D is a finite length string, all the terms in D are from a fixed
alphabet or atleast countable.

The HYPOTHESIS which goes against "G=!proof(G)" being significant

is that:

for some suitably rich set of Axioms,
for every well formed formula F
exist <t1,t2,t3,,,,F>
or exist <t1 t2 t3,,,~F>

which would imply the existence of a halting thoerem decider.

Though it's complexity might be exponential anyway.

Herc

[Graham Cooper]

On Nov 18, 6:46 pm, Graham Cooper <grahamcoop...@gmail.com> wrote:
> OK so the T/F PREDICATE
> DERIVES(T,<t1, t2, t3, t4,,,,T>)
>
> is easy to program!
> ...As long as D is a given argument, for now.
>
> STEP 2!
>
> - - - - - - - - - - - - - -
> STEP 2:  DEFINE a Godel Statement.
> i.e.  Godel Statement named G =
>     ALL(M)  ~DERIVE(G,M)
> - - - - - - - - - - - - - -
>

Thanks for bumping this thread, this ties together some high level
consistency theory with my current forward chaining Modus Ponens
Provers!

The PROOF is just an extra argument of MODUS PONENS listing the
inferences used so far!

how would you decide if the FORMULA
was a THEOREM of those AXIOMS?

AXIOM --> THM ---> THM ---> THM ---> FORMULA?


***************************************

A SIMPLY WAY TO [LIST] A THEORY!

***************************************

t(NEW,l(L)) :- trif(AXIOM,NEW,L), t(AXIOM,1).

TRANSITIVE IF
trif( OLD , NEW , l(L) ) :- if( OLD , NEW ).
trif( OLD , NEW , l(L) ) :- if( OLD , MID ) , trif( MID, NEW , L ).

NOW we can ask PROLOG what are all the THEOREMS?

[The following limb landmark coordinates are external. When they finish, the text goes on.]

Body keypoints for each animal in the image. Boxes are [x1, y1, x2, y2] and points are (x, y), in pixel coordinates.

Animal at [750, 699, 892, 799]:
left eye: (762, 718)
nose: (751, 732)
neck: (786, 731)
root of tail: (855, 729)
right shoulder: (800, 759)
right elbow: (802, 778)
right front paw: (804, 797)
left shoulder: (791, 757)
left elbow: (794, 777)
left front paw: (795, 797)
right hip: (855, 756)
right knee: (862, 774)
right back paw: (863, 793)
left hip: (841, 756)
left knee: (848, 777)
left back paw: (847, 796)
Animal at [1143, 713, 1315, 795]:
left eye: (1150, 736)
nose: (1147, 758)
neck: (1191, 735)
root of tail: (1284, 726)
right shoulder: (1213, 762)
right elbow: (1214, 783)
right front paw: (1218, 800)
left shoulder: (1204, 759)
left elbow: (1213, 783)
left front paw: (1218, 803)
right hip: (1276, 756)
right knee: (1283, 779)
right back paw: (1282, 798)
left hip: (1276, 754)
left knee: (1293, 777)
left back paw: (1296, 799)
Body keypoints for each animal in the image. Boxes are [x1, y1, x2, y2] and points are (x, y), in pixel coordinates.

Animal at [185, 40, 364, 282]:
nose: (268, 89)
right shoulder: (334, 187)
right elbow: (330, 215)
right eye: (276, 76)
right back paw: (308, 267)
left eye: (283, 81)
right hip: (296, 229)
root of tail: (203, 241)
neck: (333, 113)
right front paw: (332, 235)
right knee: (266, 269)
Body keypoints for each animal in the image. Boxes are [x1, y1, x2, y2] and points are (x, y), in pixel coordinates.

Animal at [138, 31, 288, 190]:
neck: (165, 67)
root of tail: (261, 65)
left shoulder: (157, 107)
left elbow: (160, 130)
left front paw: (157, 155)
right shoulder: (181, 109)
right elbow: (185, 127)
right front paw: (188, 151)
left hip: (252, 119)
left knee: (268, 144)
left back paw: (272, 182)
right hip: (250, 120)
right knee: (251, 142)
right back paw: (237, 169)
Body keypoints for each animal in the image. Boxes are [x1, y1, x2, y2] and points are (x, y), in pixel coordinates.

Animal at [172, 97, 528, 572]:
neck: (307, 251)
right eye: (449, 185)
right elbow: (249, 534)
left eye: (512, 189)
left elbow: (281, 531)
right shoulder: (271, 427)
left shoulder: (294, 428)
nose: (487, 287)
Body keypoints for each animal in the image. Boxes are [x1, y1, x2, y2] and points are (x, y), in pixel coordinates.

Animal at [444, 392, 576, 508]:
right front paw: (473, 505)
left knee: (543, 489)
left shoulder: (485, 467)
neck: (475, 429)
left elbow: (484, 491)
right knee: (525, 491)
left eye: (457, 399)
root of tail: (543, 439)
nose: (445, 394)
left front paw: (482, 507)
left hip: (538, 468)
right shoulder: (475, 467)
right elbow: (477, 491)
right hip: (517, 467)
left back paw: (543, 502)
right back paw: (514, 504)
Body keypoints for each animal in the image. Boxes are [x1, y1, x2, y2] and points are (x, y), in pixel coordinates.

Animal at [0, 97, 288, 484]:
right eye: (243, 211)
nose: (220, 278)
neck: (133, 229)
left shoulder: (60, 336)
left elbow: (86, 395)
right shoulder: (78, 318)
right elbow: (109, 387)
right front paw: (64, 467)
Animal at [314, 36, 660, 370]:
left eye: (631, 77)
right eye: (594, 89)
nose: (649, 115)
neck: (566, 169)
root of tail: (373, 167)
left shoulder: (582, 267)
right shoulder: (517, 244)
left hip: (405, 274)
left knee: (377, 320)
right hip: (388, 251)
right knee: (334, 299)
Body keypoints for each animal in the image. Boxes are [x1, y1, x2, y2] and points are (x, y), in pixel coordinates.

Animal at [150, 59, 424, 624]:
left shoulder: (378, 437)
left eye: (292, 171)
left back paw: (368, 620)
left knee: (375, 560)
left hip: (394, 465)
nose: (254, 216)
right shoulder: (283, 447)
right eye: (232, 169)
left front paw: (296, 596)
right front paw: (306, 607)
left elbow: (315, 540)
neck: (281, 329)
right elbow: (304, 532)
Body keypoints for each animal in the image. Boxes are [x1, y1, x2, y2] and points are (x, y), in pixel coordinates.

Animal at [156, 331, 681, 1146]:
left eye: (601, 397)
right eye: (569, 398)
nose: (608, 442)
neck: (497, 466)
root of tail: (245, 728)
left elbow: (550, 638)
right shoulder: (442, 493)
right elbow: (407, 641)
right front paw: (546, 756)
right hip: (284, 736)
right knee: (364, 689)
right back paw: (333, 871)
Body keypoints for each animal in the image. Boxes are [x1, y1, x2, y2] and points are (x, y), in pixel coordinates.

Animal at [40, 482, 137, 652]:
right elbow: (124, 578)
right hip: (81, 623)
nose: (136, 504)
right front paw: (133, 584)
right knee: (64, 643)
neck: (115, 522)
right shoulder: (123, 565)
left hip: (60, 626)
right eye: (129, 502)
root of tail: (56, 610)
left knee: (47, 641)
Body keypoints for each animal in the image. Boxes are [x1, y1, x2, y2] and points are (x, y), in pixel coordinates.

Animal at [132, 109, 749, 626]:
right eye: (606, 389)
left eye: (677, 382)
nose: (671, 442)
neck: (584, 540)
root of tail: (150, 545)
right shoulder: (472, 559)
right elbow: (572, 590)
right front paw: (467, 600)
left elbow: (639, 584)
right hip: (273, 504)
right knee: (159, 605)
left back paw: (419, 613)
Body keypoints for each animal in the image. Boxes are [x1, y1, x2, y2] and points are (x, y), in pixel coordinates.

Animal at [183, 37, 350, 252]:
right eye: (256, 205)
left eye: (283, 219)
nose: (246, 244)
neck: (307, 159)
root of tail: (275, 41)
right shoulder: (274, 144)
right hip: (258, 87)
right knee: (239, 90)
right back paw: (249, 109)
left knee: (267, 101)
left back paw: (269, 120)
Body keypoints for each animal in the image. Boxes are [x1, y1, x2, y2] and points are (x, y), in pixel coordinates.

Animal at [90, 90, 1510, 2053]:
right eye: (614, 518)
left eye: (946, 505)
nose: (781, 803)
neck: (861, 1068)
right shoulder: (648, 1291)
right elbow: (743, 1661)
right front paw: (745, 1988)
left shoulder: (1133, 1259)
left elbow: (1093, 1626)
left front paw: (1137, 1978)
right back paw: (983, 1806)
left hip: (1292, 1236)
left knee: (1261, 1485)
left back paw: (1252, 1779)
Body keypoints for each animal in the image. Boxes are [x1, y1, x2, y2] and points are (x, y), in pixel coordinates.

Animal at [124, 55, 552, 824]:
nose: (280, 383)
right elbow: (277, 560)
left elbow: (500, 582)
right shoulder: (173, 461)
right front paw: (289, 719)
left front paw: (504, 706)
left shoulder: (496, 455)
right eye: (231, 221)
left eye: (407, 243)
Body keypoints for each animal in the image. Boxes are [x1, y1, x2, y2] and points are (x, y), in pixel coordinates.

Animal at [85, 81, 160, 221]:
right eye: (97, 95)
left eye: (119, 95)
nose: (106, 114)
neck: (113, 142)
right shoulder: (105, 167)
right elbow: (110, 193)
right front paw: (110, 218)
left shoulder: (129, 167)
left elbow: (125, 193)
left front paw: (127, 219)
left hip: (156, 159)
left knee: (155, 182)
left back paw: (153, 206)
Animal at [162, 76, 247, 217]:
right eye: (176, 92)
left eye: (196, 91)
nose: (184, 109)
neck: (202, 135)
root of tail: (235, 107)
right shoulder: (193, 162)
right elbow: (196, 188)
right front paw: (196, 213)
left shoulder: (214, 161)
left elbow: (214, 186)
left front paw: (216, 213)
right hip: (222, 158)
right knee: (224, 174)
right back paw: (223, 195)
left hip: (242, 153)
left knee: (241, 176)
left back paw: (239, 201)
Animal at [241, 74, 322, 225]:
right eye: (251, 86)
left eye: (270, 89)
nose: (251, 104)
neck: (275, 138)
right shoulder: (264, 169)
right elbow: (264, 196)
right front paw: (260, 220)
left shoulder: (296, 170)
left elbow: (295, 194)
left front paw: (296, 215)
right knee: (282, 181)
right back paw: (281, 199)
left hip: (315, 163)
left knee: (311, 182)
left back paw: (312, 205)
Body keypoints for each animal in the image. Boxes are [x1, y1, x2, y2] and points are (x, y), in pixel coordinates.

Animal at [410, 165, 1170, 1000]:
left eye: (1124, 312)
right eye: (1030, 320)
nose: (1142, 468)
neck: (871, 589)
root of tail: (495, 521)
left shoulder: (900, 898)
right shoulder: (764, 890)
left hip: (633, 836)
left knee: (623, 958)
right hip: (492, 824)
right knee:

..............................

?- t( THM , LVL ). <<<<<<< LIST THEORY!

THM= 1
LVL= 1

THM= 2
LVL= 1
* 1 and 2 are THEOREMS *

THM= if(1,3)
LVL=1

THM= if(3,4)
LVL=1

THM= if( and(2,4), 5)
LVL = 1

THM = if(5,6)
LVL = 1

THM= if(4,7)
LVL = 1

THM= if( and(6,7), 8)
LVL = 1

THM= if(8,9)
LVL = 1

THM= 3
LVL = l(l(_))
* 3 is a LEVEL 2 THEOREM *

THM= 4
LVL = l(l(l(_)))

THM=7
LVL = l(l(l(l(_))))




Herc